■ Work to complete:
Print out all the records, word for word.

Stored items from a collection
★ ★ ★ ★ ★
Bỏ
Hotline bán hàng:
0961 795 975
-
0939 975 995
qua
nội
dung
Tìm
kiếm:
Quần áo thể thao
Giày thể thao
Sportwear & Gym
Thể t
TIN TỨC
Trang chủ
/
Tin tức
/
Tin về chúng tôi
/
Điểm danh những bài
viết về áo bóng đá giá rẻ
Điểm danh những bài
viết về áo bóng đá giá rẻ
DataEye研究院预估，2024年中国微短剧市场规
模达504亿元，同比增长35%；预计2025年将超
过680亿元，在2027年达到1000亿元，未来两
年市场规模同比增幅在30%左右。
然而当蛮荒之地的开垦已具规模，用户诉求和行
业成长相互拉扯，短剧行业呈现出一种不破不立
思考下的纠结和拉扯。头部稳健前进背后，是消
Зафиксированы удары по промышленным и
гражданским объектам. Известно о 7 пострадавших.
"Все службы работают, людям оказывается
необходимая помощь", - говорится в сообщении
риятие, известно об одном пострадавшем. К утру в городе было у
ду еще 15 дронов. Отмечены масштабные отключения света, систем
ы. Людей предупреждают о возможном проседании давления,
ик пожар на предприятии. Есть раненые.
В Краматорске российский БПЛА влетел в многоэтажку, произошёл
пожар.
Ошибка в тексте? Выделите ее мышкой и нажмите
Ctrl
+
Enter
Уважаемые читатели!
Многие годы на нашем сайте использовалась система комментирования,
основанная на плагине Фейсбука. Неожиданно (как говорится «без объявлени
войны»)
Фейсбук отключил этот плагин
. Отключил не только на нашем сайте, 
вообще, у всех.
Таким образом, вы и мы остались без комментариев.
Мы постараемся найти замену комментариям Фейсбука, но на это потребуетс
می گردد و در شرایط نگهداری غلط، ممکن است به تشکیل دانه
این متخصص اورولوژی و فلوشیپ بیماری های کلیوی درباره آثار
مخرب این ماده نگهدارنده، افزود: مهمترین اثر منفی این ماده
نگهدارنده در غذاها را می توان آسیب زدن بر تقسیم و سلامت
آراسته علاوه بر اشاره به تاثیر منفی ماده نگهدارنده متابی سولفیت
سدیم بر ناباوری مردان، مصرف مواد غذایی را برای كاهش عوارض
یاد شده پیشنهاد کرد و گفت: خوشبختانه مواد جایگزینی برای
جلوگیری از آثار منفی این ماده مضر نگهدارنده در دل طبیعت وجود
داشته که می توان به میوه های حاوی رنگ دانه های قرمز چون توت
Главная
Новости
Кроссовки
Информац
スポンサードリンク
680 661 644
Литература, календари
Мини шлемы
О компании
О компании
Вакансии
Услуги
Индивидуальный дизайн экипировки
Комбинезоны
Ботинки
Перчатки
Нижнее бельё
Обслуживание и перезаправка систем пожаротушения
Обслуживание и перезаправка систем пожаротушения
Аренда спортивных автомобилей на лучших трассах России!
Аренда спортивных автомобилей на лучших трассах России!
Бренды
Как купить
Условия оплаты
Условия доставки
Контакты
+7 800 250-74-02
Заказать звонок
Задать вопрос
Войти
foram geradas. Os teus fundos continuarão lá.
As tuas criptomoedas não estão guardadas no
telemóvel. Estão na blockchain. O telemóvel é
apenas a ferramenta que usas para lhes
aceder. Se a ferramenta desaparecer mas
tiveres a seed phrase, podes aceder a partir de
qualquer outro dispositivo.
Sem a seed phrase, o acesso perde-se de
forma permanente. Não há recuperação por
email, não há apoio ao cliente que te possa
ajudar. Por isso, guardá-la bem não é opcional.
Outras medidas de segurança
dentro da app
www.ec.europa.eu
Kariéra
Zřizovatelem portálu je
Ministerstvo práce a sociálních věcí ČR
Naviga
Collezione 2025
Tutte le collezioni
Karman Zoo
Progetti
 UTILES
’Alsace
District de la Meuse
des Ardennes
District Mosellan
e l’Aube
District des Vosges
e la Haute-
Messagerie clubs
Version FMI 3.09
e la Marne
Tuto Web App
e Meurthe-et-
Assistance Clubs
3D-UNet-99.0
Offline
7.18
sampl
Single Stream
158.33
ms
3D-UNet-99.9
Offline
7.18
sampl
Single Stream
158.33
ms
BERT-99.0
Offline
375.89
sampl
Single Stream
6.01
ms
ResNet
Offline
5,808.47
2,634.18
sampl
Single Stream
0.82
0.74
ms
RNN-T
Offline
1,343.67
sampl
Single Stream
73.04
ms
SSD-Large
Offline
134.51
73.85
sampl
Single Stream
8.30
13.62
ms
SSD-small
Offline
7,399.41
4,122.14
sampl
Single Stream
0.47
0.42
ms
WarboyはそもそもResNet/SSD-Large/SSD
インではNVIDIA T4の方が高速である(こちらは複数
★ ★ ★ ★ ★
■ Answer below:
Bỏ
Hotline bán hàng:
0961 795 975
-
0939 975 995
qua
nội
dung
Tìm
kiếm:
Quần áo thể thao
Giày thể thao
Sportwear & Gym
Thể t
TIN TỨC
Trang chủ
/
Tin tức
/
Tin về chúng tôi
/
Điểm danh những bài
viết về áo bóng đá giá rẻ
Điểm danh những bài
viết về áo bóng đá giá rẻ
DataEye研究院预估，2024年中国微短剧市场规
模达504亿元，同比增长35%；预计2025年将超
过680亿元，在2027年达到1000亿元，未来两
年市场规模同比增幅在30%左右。
然而当蛮荒之地的开垦已具规模，用户诉求和行
业成长相互拉扯，短剧行业呈现出一种不破不立
思考下的纠结和拉扯。头部稳健前进背后，是消
Зафиксированы удары по промышленным и
гражданским объектам. Известно о 7 пострадавших.
"Все службы работают, людям оказывается
необходимая помощь", - говорится в сообщении
риятие, известно об одном пострадавшем. К утру в городе было у
ду еще 15 дронов. Отмечены масштабные отключения света, систем
ы. Людей предупреждают о возможном проседании давления,
ик пожар на предприятии. Есть раненые.
В Краматорске российский БПЛА влетел в многоэтажку, произошёл
пожар.
Ошибка в тексте? Выделите ее мышкой и нажмите
Ctrl
+
Enter
Уважаемые читатели!
Многие годы на нашем сайте использовалась система комментирования,
основанная на плагине Фейсбука. Неожиданно (как говорится «без объявлени
войны»)
Фейсбук отключил этот плагин
. Отключил не только на нашем сайте, 
вообще, у всех.
Таким образом, вы и мы остались без комментариев.
Мы постараемся найти замену комментариям Фейсбука, но на это потребуетс
می گردد و در شرایط نگهداری غلط، ممکن است به تشکیل دانه
این متخصص اورولوژی و فلوشیپ بیماری های کلیوی درباره آثار
مخرب این ماده نگهدارنده، افزود: مهمترین اثر منفی این ماده
نگهدارنده در غذاها را می توان آسیب زدن بر تقسیم و سلامت
آراسته علاوه بر اشاره به تاثیر منفی ماده نگهدارنده متابی سولفیت
سدیم بر ناباوری مردان، مصرف مواد غذایی را برای كاهش عوارض
یاد شده پیشنهاد کرد و گفت: خوشبختانه مواد جایگزینی برای
جلوگیری از آثار منفی این ماده مضر نگهدارنده در دل طبیعت وجود
داشته که می توان به میوه های حاوی رنگ دانه های قرمز چون توت
Главная
Новости
Кроссовки
Информац
スポンサードリンク
680 661 644
Литература, календари
Мини шлемы
О компании
О компании
Вакансии
Услуги
Индивидуальный дизайн экипировки
Комбинезоны
Ботинки
Перчатки
Нижнее бельё
Обслуживание и перезаправка систем пожаротушения
Обслуживание и перезаправка систем пожаротушения
Аренда спортивных автомобилей на лучших трассах России!
Аренда спортивных автомобилей на лучших трассах России!
Бренды
Как купить
Условия оплаты
Условия доставки
Контакты
+7 800 250-74-02
Заказать звонок
Задать вопрос
Войти
foram geradas. Os teus fundos continuarão lá.
As tuas criptomoedas não estão guardadas no
telemóvel. Estão na blockchain. O telemóvel é
apenas a ferramenta que usas para lhes
aceder. Se a ferramenta desaparecer mas
tiveres a seed phrase, podes aceder a partir de
qualquer outro dispositivo.
Sem a seed phrase, o acesso perde-se de
forma permanente. Não há recuperação por
email, não há apoio ao cliente que te possa
ajudar. Por isso, guardá-la bem não é opcional.
Outras medidas de segurança
dentro da app
www.ec.europa.eu
Kariéra
Zřizovatelem portálu je
Ministerstvo práce a sociálních věcí ČR
Naviga
Collezione 2025
Tutte le collezioni
Karman Zoo
Progetti
 UTILES
’Alsace
District de la Meuse
des Ardennes
District Mosellan
e l’Aube
District des Vosges
e la Haute-
Messagerie clubs
Version FMI 3.09
e la Marne
Tuto Web App
e Meurthe-et-
Assistance Clubs
3D-UNet-99.0
Offline
7.18
sampl
Single Stream
158.33
ms
3D-UNet-99.9
Offline
7.18
sampl
Single Stream
158.33
ms
BERT-99.0
Offline
375.89
sampl
Single Stream
6.01
ms
ResNet
Offline
5,808.47
2,634.18
sampl
Single Stream
0.82
0.74
ms
RNN-T
Offline
1,343.67
sampl
Single Stream
73.04
ms
SSD-Large
Offline
134.51
73.85
sampl
Single Stream
8.30
13.62
ms
SSD-small
Offline
7,399.41
4,122.14
sampl
Single Stream
0.47
0.42
ms
WarboyはそもそもResNet/SSD-Large/SSD
インではNVIDIA T4の方が高速である(こちらは複数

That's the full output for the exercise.